I was so struck by [the poem] that I went home and typed it up, and pinned it on the wall in the room where I had breakfast, so I could stare at it and think, “How did he do that?”

Its difficulty. The fact that I knew I didn't penetrate it…thrilled me.
(Pinsky, “What Shall We Teach the Young,” published in the electronic library of the organization Grantmakers in the Arts, Spring, 2002: www.giarts.org)

Pinsky captures the mystique of lyric when he comments that one line within “Sailing to Byzantium”—“It knows not what it is”—“summed up so much, including [his] response to the poem itself.” Pinsky is not talking about “difficulty” merely in its sense of artifice or about syntactical complexity; he is talking about enigma, and means fully the erotics of “penetration.” The passage goes on:

Difficulty is very pleasurable.

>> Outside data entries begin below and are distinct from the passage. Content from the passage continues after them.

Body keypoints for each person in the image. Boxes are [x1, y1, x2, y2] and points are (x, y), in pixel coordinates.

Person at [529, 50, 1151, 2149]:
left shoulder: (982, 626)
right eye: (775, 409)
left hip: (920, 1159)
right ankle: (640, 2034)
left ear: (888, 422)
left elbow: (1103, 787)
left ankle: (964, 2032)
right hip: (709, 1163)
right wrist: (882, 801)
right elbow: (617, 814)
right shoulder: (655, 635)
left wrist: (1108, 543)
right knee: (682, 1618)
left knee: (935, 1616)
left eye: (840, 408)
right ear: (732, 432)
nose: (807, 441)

I can remember as a kid how I loved reading books that I knew were too old for me. Sometimes it was literally sex, but more often, there's just something sexy about reading big words, or mysterious information about a country, you know Scotland or somewhere, and place names, and objects that I had no notion what they were.

Freud references all this when he writes in his Da Vinci essay that the love of “research” is first of all the fascination of learning about sex. (Woody Allen as a child took advantage of these connections—that is, he inverted and parodied them—by being “always able to use sophisticated and esoteric terms without necessarily knowing what they meant”—i.e., making jokes about Freud to freak out the teachers [Eric Lax, Woody Allen: A Biography, revised edition (New York: Da Capo Press, 2000), 62.]) To perpetuate itself indefinitely, a “love” of learning would need to keep enigma going after the student does have the cultural information and cognitive ability to understand the denotations and connotations of sentences. Foreclosing the very possibility of the thrill’s ending, to be unwilling ever to let it go, means taking up residence in a self-abnegating jouissance--permanent studenthood—which the literary academy is all too happy to support.

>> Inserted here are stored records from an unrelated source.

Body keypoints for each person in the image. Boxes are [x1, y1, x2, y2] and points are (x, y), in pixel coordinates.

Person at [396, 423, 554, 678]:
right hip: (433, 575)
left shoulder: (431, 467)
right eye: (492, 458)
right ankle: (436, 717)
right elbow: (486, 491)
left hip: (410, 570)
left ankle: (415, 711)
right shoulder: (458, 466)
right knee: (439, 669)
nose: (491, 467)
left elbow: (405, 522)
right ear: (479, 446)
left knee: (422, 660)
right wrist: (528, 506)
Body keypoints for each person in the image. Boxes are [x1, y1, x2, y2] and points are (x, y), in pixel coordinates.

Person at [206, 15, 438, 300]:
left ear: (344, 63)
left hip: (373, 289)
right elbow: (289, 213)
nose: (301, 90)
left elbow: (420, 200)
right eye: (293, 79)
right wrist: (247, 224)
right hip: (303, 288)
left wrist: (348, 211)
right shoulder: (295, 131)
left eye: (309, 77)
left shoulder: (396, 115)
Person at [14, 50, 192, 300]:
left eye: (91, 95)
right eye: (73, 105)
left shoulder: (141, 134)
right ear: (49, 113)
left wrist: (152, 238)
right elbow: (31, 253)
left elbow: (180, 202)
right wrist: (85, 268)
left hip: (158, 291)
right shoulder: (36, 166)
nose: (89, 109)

Of course, it may be unrealistic to imagine untroubled enlightenment. “Difficulty” in the sense of poetic artifice wasn’t able to explain Knott’s three-liner, yet my fascination responded to this very inability. In the case of such a poem, I knew that I didn’t need to learn how to do it; I needed to learn why to do it. An explanation of the effect of Knott’s poem would be about his understanding of the institutional history within which his avant-garde gesture was legible. Yet the poem fascinates all the same, and so lyric power—finally, any aesthetic power—cancels and redoubles itself. Since even presenting this problem as prosaically as possible can, in the institutional setting, seem “amazing,” it may be more effective to sidestep the problem of lyric enigma by dissolving the distinctions, not only beween lyric and literature, but between aesthetic experience and any experience whatever. To that end, talking about the potential interpretive inexhaustibility (not in principle but in practice) of ordinary sentences probably helps the most.

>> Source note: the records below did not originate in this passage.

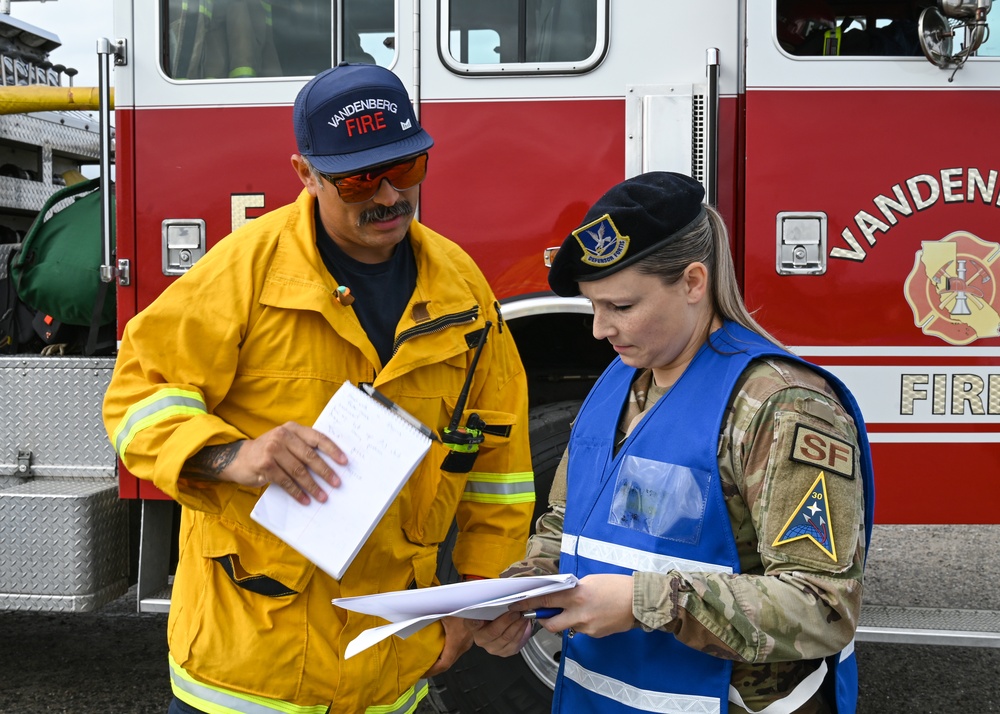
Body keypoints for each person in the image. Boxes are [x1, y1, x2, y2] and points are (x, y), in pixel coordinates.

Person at [102, 63, 534, 714]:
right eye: (360, 178)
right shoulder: (243, 271)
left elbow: (494, 458)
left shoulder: (462, 292)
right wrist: (231, 455)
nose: (389, 196)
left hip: (390, 676)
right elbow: (137, 394)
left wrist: (475, 598)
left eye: (407, 168)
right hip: (248, 676)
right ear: (305, 174)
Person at [468, 172, 875, 714]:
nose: (599, 330)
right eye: (594, 306)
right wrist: (519, 595)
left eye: (621, 306)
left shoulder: (784, 405)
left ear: (692, 282)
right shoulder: (616, 385)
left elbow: (824, 606)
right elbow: (565, 533)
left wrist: (647, 603)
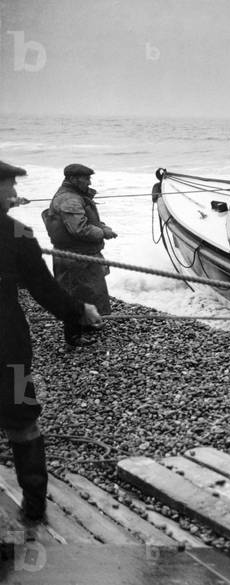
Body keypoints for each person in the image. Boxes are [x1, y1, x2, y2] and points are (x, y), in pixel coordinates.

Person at [1, 160, 101, 525]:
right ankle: (34, 505)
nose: (14, 192)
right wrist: (80, 312)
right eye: (8, 187)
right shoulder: (18, 235)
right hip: (8, 353)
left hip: (9, 350)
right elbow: (45, 291)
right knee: (24, 421)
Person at [42, 164, 116, 345]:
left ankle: (87, 323)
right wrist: (103, 233)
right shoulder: (69, 200)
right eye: (86, 179)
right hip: (73, 256)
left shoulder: (76, 196)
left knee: (90, 290)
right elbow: (79, 229)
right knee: (74, 293)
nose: (89, 182)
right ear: (74, 179)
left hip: (83, 254)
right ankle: (73, 336)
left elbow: (89, 220)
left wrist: (103, 226)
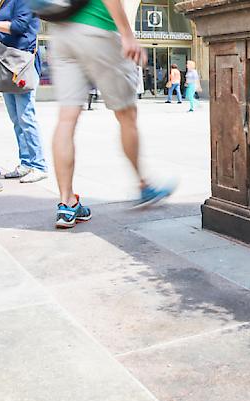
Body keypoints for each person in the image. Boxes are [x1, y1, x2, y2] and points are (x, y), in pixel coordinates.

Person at [49, 0, 175, 229]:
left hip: (61, 33)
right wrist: (127, 34)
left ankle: (66, 203)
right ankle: (143, 185)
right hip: (98, 28)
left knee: (66, 119)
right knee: (127, 115)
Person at [0, 0, 48, 184]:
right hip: (6, 62)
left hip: (20, 63)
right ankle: (26, 163)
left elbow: (19, 26)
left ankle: (39, 165)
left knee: (26, 117)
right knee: (16, 119)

Image: book page of John Cage, Anarchy

2 comments:

knott said...

very interesting . . .

I'd appreciate it if you directed your readers to my blog, whereon I have posted for free access all the poems I've written and published over the past four and a half decades . . .

regards from Bill Knott.

billknott.typepad.com
or just google 'bill knott blog"

RT said...

Greetings and welcomes and thanks. It's really great that you've made all your work available on billknott.typepad.com. . . . It would be wonderful if more people did the same.